The problem:
Copy out the full listing exactly, omitting any picture it contains.

------ Stored data ------

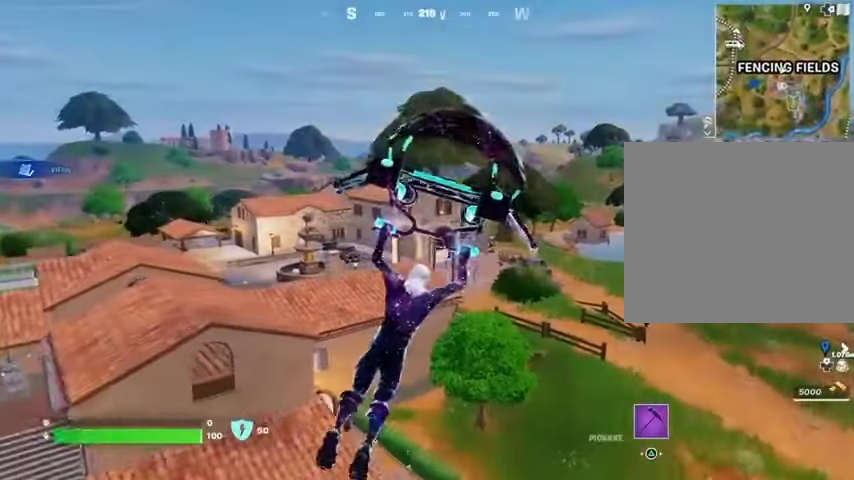
{"buttons": [], "left_stick": "up", "right_stick": "center", "events": []}
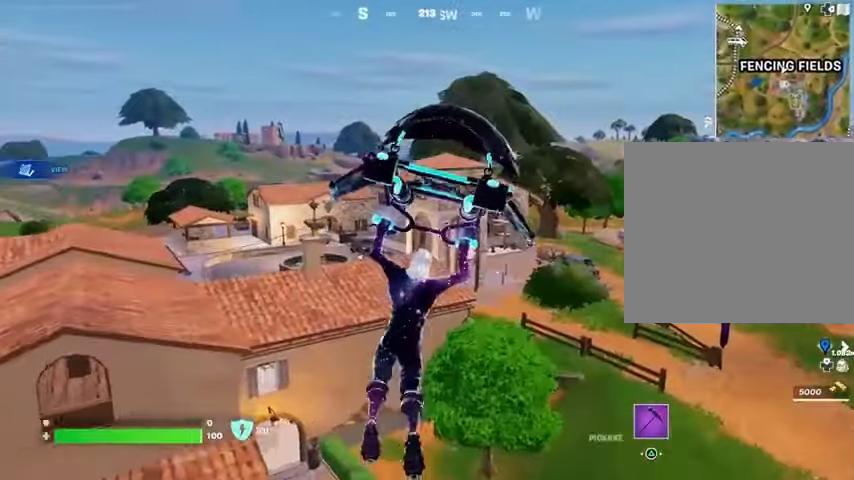
{"buttons": [], "left_stick": "up", "right_stick": "center", "events": []}
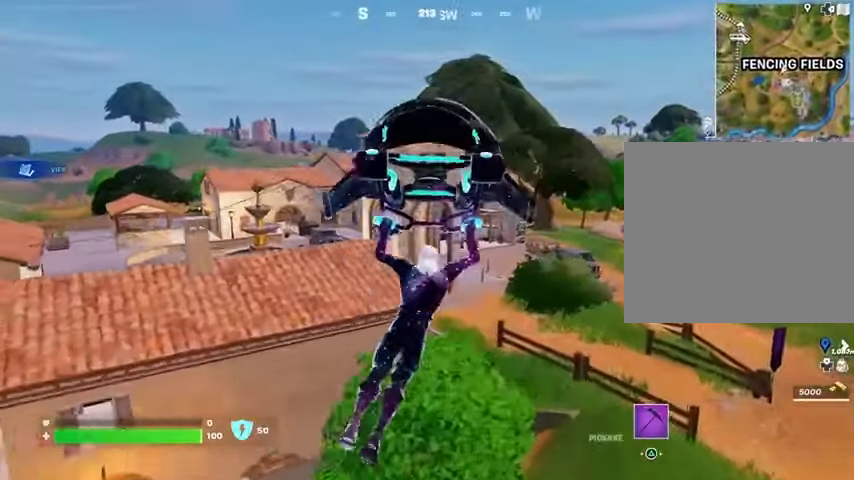
{"buttons": [], "left_stick": "up", "right_stick": "center", "events": []}
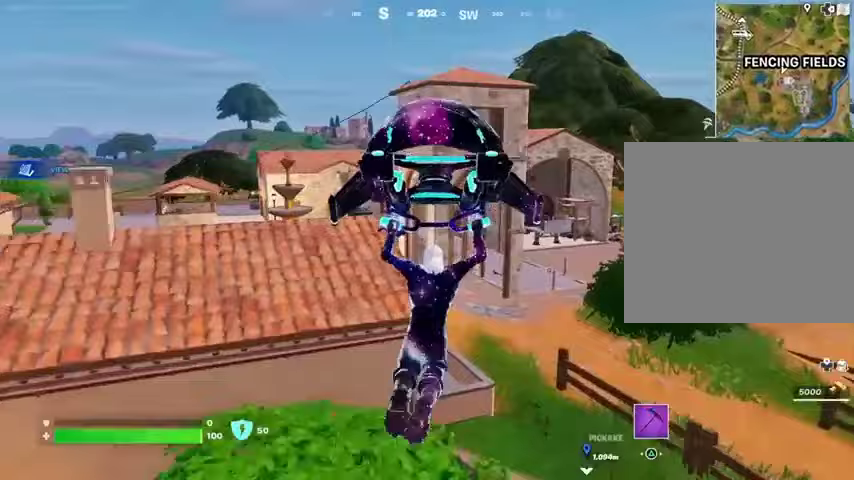
{"buttons": [], "left_stick": "up-right", "right_stick": "center", "events": [[433, "left_stick", "up-right"]]}
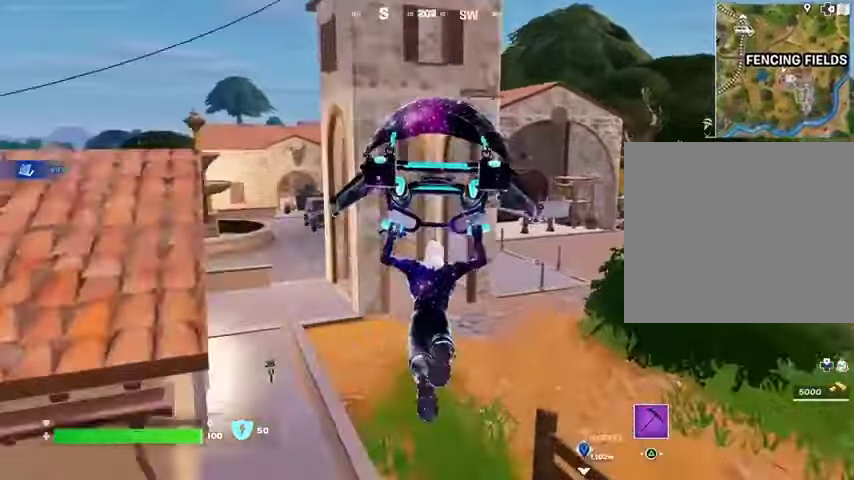
{"buttons": ["R3"], "left_stick": "up", "right_stick": "center", "events": [[33, "left_stick", "up"], [467, "R3", "down"]]}
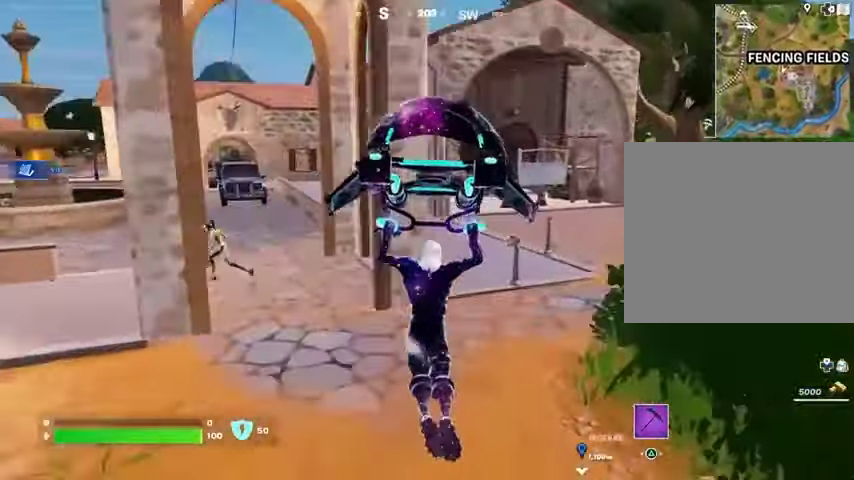
{"buttons": [], "left_stick": "up", "right_stick": "center", "events": [[67, "R3", "up"]]}
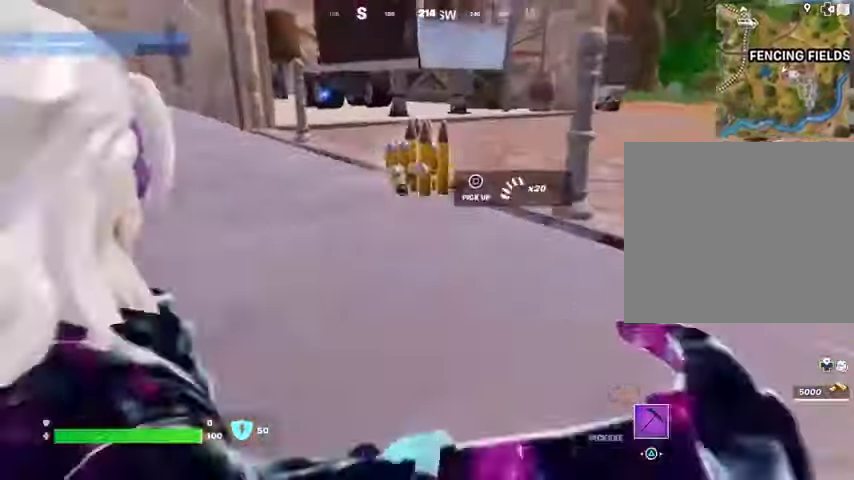
{"buttons": ["L3"], "left_stick": "up", "right_stick": "left", "events": [[467, "L3", "down"], [467, "right_stick", "left"]]}
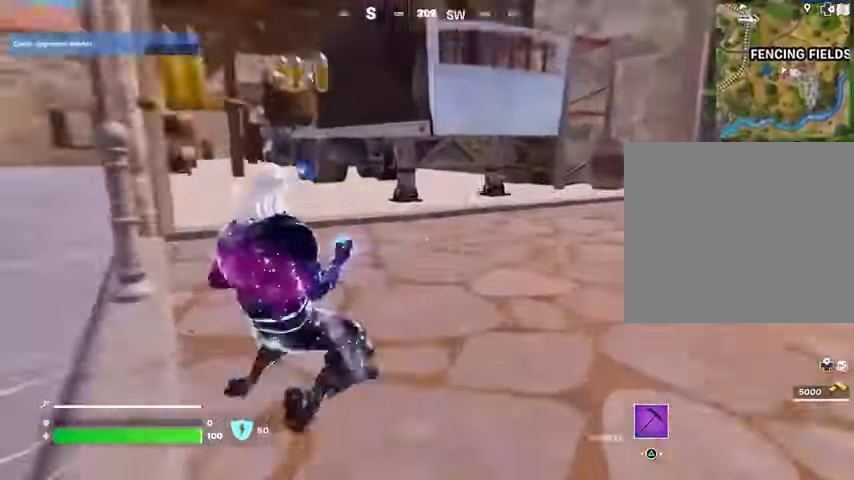
{"buttons": [], "left_stick": "up-left", "right_stick": "center", "events": [[67, "L3", "up"], [100, "right_stick", "center"], [400, "left_stick", "up-left"]]}
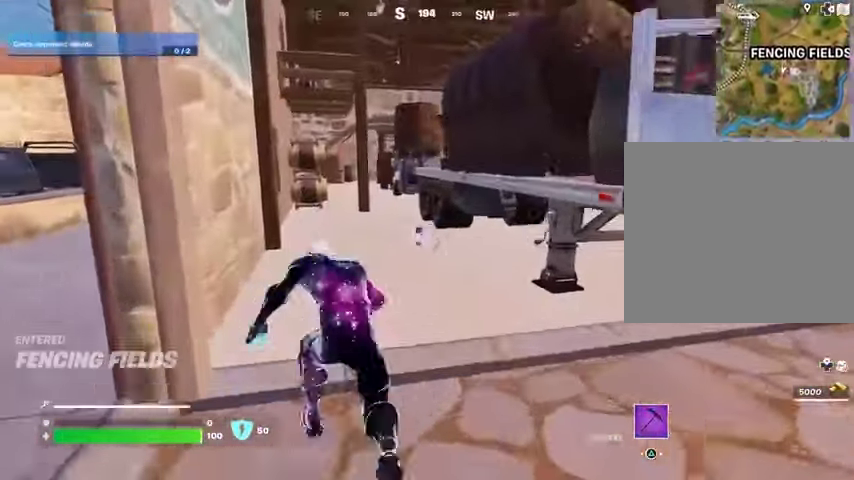
{"buttons": [], "left_stick": "up", "right_stick": "center", "events": [[133, "left_stick", "up"]]}
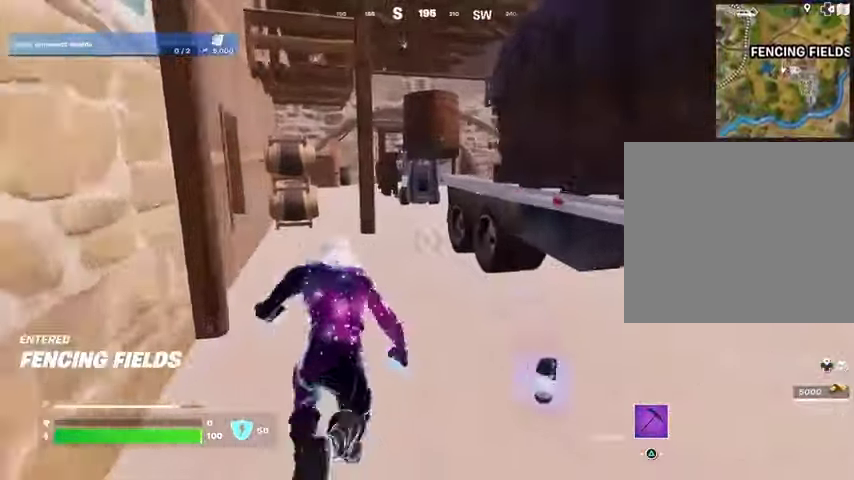
{"buttons": [], "left_stick": "up", "right_stick": "center", "events": [[167, "CROSS", "down"], [233, "CROSS", "up"], [400, "right_stick", "up-left"], [467, "right_stick", "center"]]}
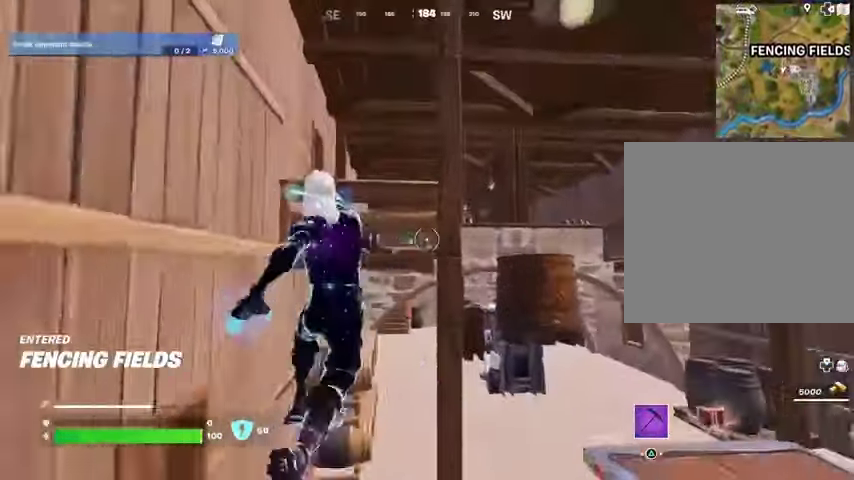
{"buttons": [], "left_stick": "up", "right_stick": "center", "events": [[200, "CROSS", "down"], [267, "CROSS", "up"]]}
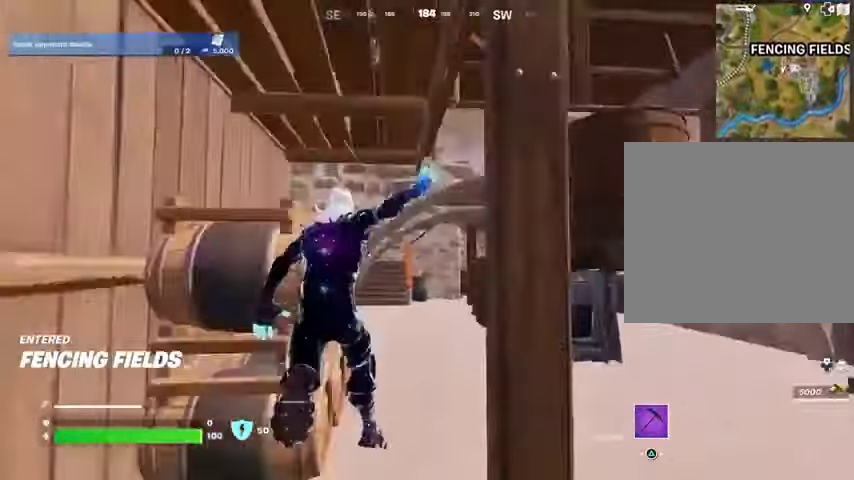
{"buttons": [], "left_stick": "up", "right_stick": "left", "events": [[67, "CROSS", "down"], [100, "left_stick", "center"], [167, "CROSS", "up"], [467, "left_stick", "up"], [500, "right_stick", "left"]]}
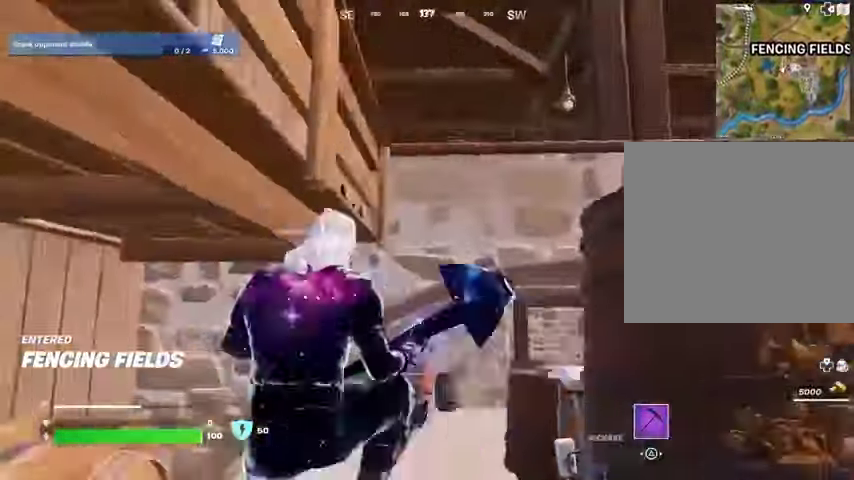
{"buttons": ["L3"], "left_stick": "up-left", "right_stick": "center", "events": [[67, "left_stick", "up-left"], [167, "right_stick", "center"], [200, "CROSS", "down"], [267, "left_stick", "down"], [300, "CROSS", "up"], [400, "left_stick", "up-left"], [467, "L3", "down"]]}
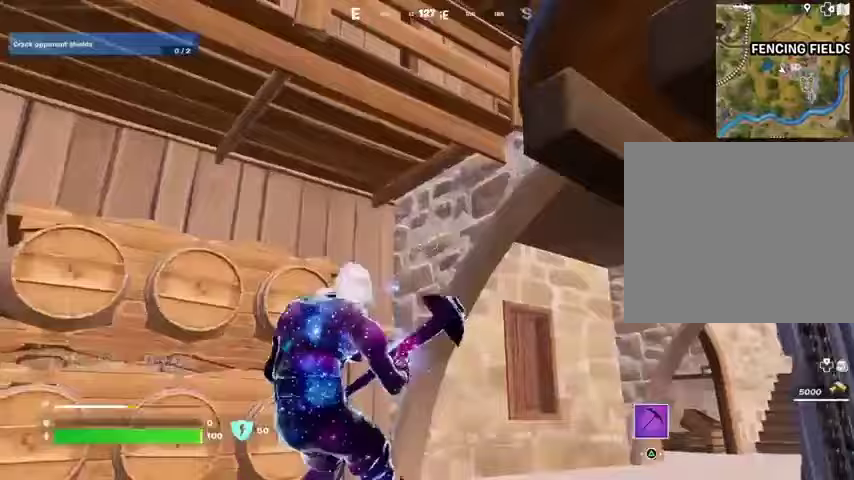
{"buttons": [], "left_stick": "up-left", "right_stick": "down-left", "events": [[33, "CROSS", "down"], [67, "L3", "up"], [67, "left_stick", "center"], [133, "CROSS", "up"], [133, "left_stick", "down-right"], [233, "right_stick", "up-left"], [300, "right_stick", "center"], [400, "CROSS", "down"], [433, "left_stick", "up-left"], [467, "CROSS", "up"], [500, "right_stick", "down-left"]]}
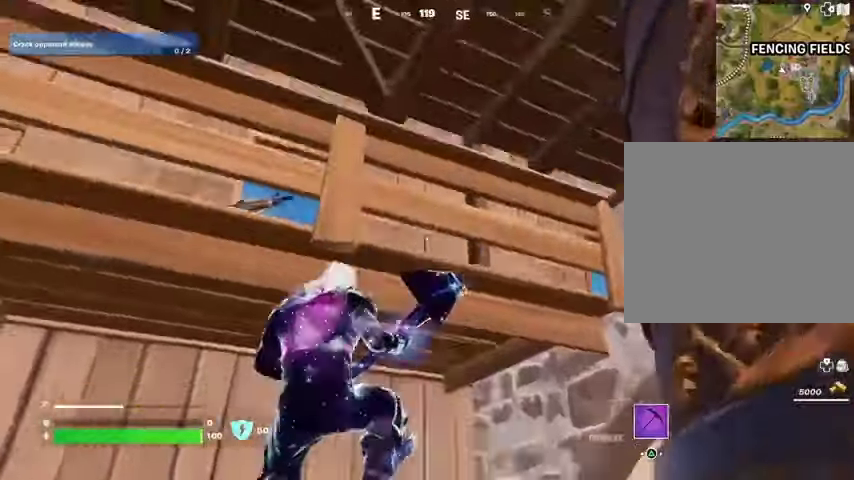
{"buttons": [], "left_stick": "left", "right_stick": "left", "events": [[67, "left_stick", "up-right"], [167, "right_stick", "center"], [200, "left_stick", "down"], [367, "left_stick", "down-left"], [367, "right_stick", "left"], [500, "left_stick", "left"]]}
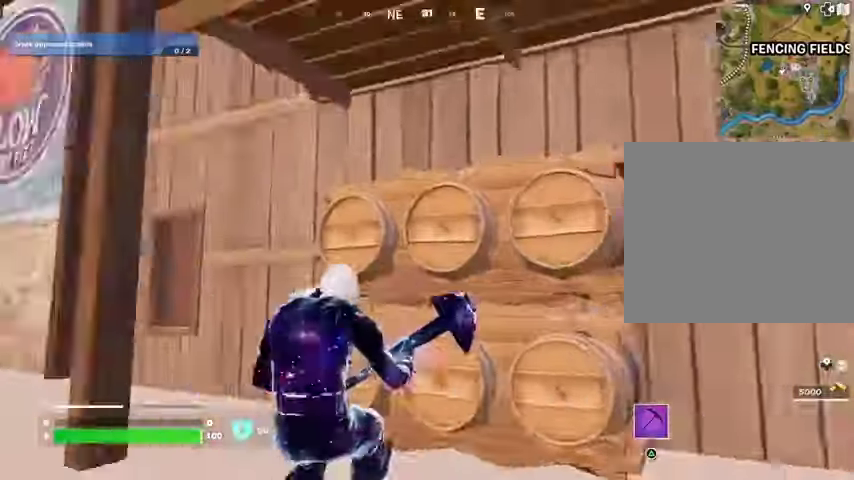
{"buttons": [], "left_stick": "up-right", "right_stick": "down-right", "events": [[133, "right_stick", "center"], [200, "L3", "down"], [200, "right_stick", "up-right"], [267, "CROSS", "down"], [267, "L3", "up"], [267, "left_stick", "up-right"], [367, "CROSS", "up"], [433, "right_stick", "down-right"]]}
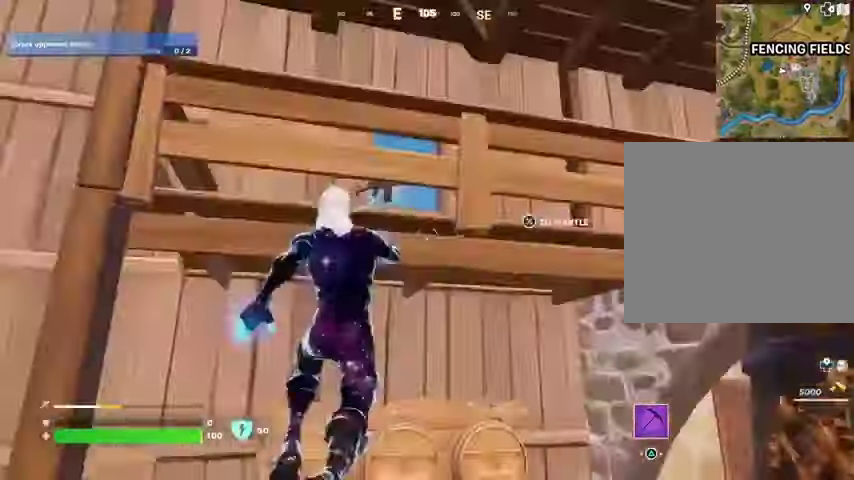
{"buttons": [], "left_stick": "up-left", "right_stick": "center", "events": [[33, "right_stick", "center"], [100, "CROSS", "down"], [200, "CROSS", "up"], [200, "left_stick", "center"], [200, "right_stick", "down"], [333, "right_stick", "center"], [500, "left_stick", "up-left"]]}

------

The completed task:
{"buttons": [], "left_stick": "up", "right_stick": "center", "events": []}
{"buttons": [], "left_stick": "up", "right_stick": "center", "events": []}
{"buttons": [], "left_stick": "up", "right_stick": "center", "events": []}
{"buttons": [], "left_stick": "up-right", "right_stick": "center", "events": [[433, "left_stick", "up-right"]]}
{"buttons": ["R3"], "left_stick": "up", "right_stick": "center", "events": [[33, "left_stick", "up"], [467, "R3", "down"]]}
{"buttons": [], "left_stick": "up", "right_stick": "center", "events": [[67, "R3", "up"]]}
{"buttons": ["L3"], "left_stick": "up", "right_stick": "left", "events": [[467, "L3", "down"], [467, "right_stick", "left"]]}
{"buttons": [], "left_stick": "up-left", "right_stick": "center", "events": [[67, "L3", "up"], [100, "right_stick", "center"], [400, "left_stick", "up-left"]]}
{"buttons": [], "left_stick": "up", "right_stick": "center", "events": [[133, "left_stick", "up"]]}
{"buttons": [], "left_stick": "up", "right_stick": "center", "events": [[167, "CROSS", "down"], [233, "CROSS", "up"], [400, "right_stick", "up-left"], [467, "right_stick", "center"]]}
{"buttons": [], "left_stick": "up", "right_stick": "center", "events": [[200, "CROSS", "down"], [267, "CROSS", "up"]]}
{"buttons": [], "left_stick": "up", "right_stick": "left", "events": [[67, "CROSS", "down"], [100, "left_stick", "center"], [167, "CROSS", "up"], [467, "left_stick", "up"], [500, "right_stick", "left"]]}
{"buttons": ["L3"], "left_stick": "up-left", "right_stick": "center", "events": [[67, "left_stick", "up-left"], [167, "right_stick", "center"], [200, "CROSS", "down"], [267, "left_stick", "down"], [300, "CROSS", "up"], [400, "left_stick", "up-left"], [467, "L3", "down"]]}
{"buttons": [], "left_stick": "up-left", "right_stick": "down-left", "events": [[33, "CROSS", "down"], [67, "L3", "up"], [67, "left_stick", "center"], [133, "CROSS", "up"], [133, "left_stick", "down-right"], [233, "right_stick", "up-left"], [300, "right_stick", "center"], [400, "CROSS", "down"], [433, "left_stick", "up-left"], [467, "CROSS", "up"], [500, "right_stick", "down-left"]]}
{"buttons": [], "left_stick": "left", "right_stick": "left", "events": [[67, "left_stick", "up-right"], [167, "right_stick", "center"], [200, "left_stick", "down"], [367, "left_stick", "down-left"], [367, "right_stick", "left"], [500, "left_stick", "left"]]}
{"buttons": [], "left_stick": "up-right", "right_stick": "down-right", "events": [[133, "right_stick", "center"], [200, "L3", "down"], [200, "right_stick", "up-right"], [267, "CROSS", "down"], [267, "L3", "up"], [267, "left_stick", "up-right"], [367, "CROSS", "up"], [433, "right_stick", "down-right"]]}
{"buttons": [], "left_stick": "up-left", "right_stick": "center", "events": [[33, "right_stick", "center"], [100, "CROSS", "down"], [200, "CROSS", "up"], [200, "left_stick", "center"], [200, "right_stick", "down"], [333, "right_stick", "center"], [500, "left_stick", "up-left"]]}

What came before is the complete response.